*PROBLEM DESCRIPTION*
When a line of the entries contains "executed", please list that line.

*SUPPLIED RECORDS*
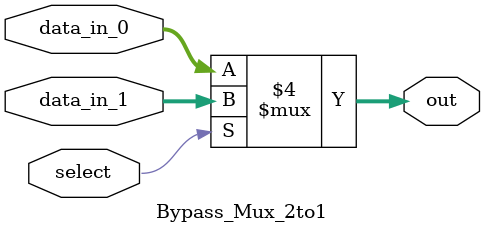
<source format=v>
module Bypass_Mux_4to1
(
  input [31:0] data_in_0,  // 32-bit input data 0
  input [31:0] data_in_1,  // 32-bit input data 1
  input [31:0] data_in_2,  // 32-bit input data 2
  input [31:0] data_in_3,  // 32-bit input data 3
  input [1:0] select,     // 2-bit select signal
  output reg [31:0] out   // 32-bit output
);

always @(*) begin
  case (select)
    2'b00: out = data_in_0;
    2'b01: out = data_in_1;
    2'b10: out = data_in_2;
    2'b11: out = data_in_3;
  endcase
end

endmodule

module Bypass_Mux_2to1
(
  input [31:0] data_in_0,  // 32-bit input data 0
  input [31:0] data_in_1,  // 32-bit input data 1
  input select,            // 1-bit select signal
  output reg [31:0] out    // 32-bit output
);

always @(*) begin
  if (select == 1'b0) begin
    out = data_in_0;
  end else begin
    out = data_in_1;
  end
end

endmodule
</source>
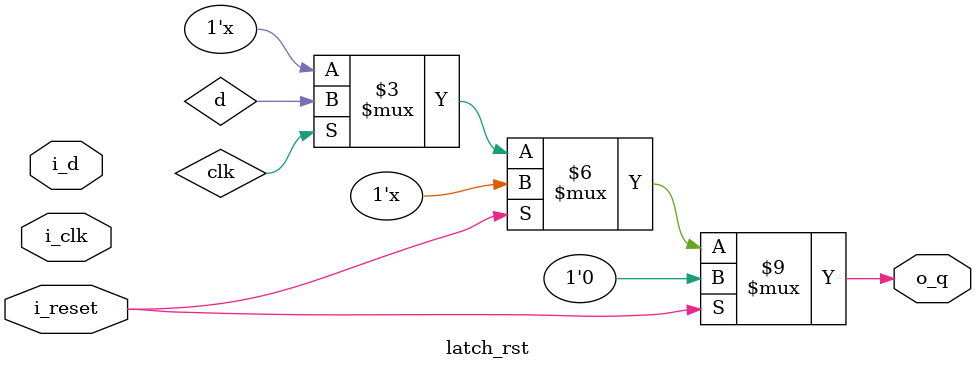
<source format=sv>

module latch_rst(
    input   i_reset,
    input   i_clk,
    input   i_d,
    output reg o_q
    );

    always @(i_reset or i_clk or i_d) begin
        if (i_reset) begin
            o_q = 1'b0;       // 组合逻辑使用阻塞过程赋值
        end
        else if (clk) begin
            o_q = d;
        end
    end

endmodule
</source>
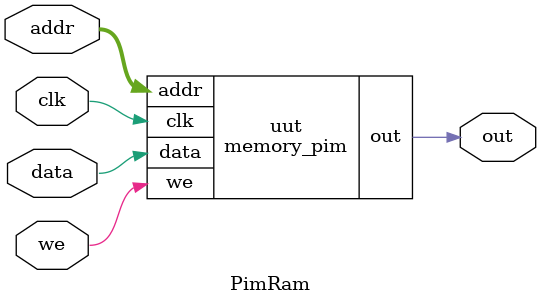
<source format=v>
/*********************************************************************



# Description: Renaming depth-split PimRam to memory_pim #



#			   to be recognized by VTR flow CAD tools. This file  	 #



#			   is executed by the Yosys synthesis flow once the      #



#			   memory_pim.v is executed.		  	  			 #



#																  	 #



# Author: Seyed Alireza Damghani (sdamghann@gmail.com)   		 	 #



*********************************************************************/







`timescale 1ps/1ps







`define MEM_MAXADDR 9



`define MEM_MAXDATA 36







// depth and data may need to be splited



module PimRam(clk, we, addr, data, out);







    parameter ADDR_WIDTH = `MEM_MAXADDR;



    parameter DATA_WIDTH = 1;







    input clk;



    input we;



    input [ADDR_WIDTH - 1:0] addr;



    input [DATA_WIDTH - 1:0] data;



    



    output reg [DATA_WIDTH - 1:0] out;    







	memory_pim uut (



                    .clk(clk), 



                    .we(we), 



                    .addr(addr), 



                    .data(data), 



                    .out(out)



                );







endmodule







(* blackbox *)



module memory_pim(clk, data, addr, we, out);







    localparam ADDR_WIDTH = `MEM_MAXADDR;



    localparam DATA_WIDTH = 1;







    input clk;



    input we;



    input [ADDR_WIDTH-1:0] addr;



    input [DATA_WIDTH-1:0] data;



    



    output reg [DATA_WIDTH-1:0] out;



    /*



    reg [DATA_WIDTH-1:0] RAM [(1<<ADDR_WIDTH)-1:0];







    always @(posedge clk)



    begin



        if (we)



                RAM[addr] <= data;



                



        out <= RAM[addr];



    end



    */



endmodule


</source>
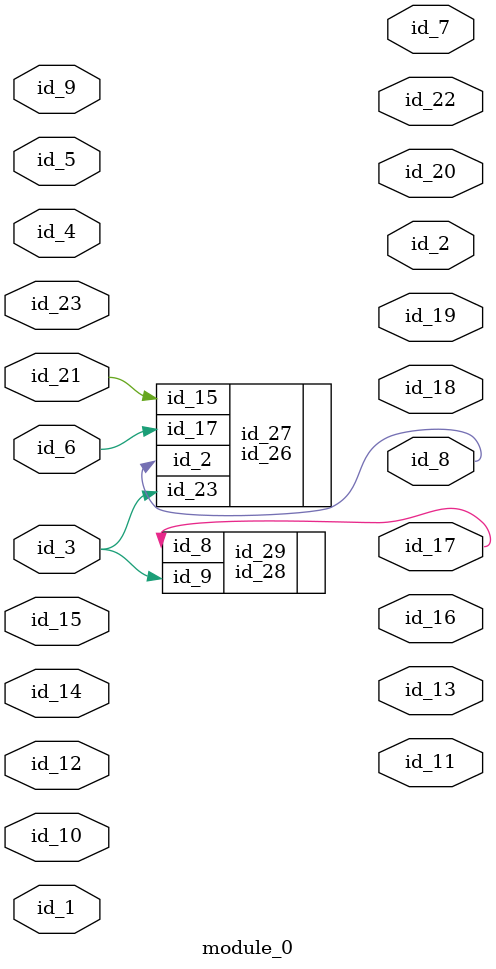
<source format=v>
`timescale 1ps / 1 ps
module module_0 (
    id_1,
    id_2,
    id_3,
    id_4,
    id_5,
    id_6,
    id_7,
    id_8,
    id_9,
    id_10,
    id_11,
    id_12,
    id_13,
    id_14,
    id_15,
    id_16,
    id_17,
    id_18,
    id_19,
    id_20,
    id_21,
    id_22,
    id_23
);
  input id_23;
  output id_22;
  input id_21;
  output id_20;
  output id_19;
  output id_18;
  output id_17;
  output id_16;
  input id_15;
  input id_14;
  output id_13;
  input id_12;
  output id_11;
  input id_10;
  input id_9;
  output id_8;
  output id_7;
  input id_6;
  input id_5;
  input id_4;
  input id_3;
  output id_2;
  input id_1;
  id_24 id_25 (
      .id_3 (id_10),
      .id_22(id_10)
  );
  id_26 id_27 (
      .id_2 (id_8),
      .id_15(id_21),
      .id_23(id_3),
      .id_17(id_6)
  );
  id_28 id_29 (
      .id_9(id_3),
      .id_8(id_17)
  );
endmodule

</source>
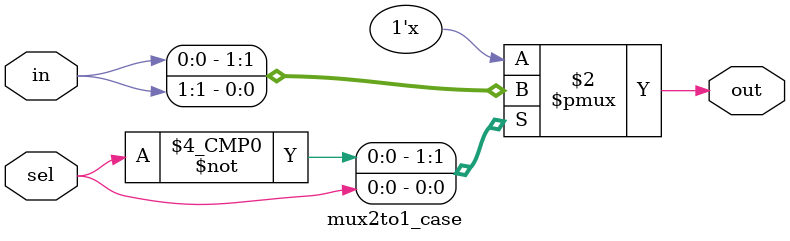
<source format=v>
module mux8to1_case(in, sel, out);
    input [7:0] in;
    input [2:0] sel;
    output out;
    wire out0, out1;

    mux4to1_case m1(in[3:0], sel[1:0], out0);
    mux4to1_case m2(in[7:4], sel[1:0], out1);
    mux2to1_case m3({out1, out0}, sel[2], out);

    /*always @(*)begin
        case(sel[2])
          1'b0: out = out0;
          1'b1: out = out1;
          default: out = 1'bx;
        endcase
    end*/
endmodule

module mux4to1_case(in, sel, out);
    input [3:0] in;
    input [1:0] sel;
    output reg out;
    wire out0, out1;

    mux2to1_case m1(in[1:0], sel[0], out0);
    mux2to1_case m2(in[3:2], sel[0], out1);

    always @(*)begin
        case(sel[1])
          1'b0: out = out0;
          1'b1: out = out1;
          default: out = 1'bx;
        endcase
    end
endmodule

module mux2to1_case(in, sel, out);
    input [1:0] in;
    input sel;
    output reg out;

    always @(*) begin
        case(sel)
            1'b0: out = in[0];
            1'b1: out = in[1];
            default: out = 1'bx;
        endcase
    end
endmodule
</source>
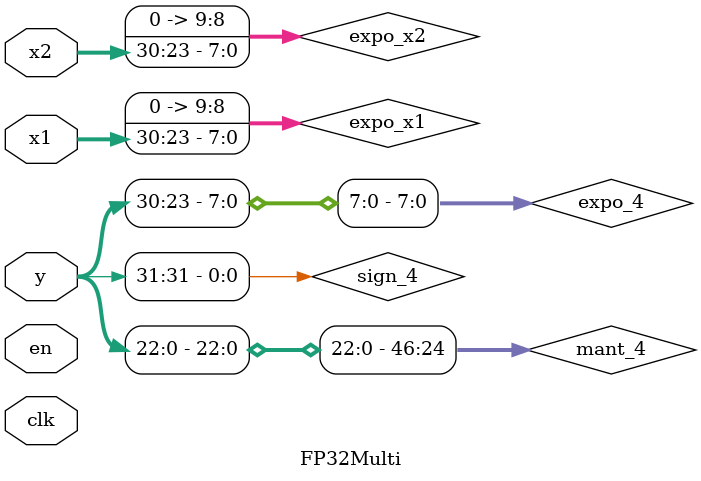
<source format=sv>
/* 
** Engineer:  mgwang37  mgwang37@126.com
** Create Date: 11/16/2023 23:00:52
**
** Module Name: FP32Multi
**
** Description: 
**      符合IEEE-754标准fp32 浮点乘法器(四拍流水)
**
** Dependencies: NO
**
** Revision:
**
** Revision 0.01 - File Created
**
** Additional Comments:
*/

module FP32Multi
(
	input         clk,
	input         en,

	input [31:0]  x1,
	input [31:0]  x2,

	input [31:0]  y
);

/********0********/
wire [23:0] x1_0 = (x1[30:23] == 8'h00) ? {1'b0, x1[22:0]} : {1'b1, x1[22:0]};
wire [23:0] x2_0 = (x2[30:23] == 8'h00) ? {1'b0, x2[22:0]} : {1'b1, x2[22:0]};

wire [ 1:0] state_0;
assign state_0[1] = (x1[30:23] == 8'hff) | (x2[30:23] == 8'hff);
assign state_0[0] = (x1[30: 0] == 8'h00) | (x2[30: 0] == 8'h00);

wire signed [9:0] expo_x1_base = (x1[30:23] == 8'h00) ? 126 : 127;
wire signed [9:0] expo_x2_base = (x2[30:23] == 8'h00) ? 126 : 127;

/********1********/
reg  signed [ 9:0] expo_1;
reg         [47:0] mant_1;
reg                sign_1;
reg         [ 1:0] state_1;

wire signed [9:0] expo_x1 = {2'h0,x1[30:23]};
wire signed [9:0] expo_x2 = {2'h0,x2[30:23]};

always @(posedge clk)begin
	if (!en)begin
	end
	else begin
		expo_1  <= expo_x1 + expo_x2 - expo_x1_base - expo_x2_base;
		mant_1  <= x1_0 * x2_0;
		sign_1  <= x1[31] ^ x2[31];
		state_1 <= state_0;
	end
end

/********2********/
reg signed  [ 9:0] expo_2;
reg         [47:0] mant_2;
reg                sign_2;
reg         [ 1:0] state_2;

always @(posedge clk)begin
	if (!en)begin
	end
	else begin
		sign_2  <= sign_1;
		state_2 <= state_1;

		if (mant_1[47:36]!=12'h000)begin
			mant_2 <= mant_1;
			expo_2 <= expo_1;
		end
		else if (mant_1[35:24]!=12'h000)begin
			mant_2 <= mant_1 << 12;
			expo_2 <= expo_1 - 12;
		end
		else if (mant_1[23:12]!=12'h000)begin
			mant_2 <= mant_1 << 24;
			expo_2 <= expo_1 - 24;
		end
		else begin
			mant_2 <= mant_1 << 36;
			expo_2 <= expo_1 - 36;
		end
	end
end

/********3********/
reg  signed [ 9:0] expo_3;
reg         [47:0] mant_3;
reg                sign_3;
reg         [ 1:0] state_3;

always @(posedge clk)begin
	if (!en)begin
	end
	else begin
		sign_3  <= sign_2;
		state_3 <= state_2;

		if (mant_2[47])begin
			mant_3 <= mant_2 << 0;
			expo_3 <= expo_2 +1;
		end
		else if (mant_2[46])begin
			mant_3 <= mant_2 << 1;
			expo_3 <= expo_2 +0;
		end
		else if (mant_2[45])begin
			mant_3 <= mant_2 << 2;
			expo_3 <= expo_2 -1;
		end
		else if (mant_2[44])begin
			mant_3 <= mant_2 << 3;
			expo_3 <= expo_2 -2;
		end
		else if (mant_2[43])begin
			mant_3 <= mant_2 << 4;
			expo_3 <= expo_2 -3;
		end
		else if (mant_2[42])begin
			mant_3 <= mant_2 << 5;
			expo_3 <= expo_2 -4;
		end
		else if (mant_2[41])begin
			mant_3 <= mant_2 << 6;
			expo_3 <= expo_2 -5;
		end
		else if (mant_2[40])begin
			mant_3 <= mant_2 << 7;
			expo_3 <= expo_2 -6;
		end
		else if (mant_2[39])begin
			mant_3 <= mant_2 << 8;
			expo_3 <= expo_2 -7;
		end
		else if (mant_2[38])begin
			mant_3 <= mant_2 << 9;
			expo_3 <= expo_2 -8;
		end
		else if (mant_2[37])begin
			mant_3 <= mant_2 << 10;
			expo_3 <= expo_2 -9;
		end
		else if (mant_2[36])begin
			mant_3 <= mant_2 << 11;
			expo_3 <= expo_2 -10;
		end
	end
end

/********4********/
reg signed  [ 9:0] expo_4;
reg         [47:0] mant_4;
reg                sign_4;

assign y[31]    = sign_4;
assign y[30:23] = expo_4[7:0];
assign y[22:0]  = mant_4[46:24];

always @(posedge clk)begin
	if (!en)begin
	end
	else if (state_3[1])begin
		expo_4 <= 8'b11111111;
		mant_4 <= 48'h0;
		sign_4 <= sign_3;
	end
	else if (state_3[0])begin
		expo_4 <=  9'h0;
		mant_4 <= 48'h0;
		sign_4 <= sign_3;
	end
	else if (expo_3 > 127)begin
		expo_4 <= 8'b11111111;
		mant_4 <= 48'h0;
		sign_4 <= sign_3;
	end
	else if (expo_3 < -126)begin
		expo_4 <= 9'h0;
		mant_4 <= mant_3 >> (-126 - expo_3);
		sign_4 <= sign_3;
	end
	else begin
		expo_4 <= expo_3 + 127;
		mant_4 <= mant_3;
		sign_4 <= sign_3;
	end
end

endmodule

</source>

*RESPONSE FOR THIS EXERCISE*
#			   is executed by the Yosys synthesis flow once the      #
#			   memory_pim.v is executed.		  	  			 #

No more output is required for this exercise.